The rules will add more transparency and structure around howESG ratings are undertaken and communicated:

  • separate E, S and G ratings shall be provided rather than anaggregate rating. E ratings should include information on whetherthat rating takes into account alignment with the Paris Agreementor other international agreements; and S and G factors should alsoprovide information on what account the rating takes of relevantinternational agreements;
  • the rating agency should explicitly disclose whether thedelivered rating assesses how the rated entity affects and isaffected by E, S, and G factors, which will encourage ESG raters toaddress the materiality impact entity on the environmental andsociety – known as the double materiality approach; and
  • an ESG rating provider established in the EU as a smallundertaking or small group will only be subject to some of theprovisions for its first 3 years in existence.

Next Steps

The text has not yet undergone lawyer-linguist revision, afterwhich the Parliament will confirm the final text under thecorrigenda procedure. This will likely happen in September,following the European elections.

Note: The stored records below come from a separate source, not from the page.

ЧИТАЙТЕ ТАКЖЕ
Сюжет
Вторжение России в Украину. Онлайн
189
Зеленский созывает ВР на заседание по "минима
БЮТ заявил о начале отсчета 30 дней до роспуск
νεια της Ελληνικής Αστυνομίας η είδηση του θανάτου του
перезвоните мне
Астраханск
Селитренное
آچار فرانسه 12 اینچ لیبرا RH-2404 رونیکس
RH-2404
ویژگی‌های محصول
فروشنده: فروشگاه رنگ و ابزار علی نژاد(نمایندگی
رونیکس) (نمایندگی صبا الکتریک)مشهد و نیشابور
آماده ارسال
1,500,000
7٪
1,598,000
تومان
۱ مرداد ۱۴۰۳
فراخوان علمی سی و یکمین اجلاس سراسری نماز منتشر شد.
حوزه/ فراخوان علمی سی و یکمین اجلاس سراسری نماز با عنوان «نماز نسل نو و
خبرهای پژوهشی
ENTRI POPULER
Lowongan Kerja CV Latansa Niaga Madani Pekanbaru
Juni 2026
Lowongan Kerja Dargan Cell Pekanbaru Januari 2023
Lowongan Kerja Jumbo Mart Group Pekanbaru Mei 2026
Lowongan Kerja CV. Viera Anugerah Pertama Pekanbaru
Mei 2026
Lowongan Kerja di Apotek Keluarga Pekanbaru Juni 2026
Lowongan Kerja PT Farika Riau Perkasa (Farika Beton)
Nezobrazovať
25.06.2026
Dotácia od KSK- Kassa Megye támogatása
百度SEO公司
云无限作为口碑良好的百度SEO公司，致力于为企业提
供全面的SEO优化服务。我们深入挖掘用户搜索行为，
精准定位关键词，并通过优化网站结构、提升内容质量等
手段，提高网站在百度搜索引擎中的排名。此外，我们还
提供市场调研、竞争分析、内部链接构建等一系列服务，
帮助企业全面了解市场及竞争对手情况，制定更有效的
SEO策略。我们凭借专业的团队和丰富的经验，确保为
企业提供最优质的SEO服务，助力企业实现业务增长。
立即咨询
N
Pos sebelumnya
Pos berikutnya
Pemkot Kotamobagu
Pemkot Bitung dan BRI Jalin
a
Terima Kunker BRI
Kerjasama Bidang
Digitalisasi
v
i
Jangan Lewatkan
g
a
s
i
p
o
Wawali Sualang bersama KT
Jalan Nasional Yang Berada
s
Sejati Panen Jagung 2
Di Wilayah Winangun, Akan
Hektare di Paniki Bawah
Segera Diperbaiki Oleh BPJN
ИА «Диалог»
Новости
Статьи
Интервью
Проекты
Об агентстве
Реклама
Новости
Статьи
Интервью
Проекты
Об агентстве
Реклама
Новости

The Council of the European Union must then adopt the finaltext, which will enter into force 20 days after its publication inthe Official Journal of the European Union. It will apply 18 monthsafter it enters into force.

The content of this article is intended to provide a generalguide to the subject matter. Specialist advice should be soughtabout your specific circ*mstances.

Ireland - White Collar Crime, Anti-Corruption & Fraud - FIG Top 5 At 5 (2024)
Top Articles
Latest Posts
Article information

Author: Carmelo Roob

Last Updated:

Views: 5759

Rating: 4.4 / 5 (65 voted)

Reviews: 88% of readers found this page helpful

Author information

Name: Carmelo Roob

Birthday: 1995-01-09

Address: Apt. 915 481 Sipes Cliff, New Gonzalobury, CO 80176

Phone: +6773780339780

Job: Sales Executive

Hobby: Gaming, Jogging, Rugby, Video gaming, Handball, Ice skating, Web surfing

Introduction: My name is Carmelo Roob, I am a modern, handsome, delightful, comfortable, attractive, vast, good person who loves writing and wants to share my knowledge and understanding with you.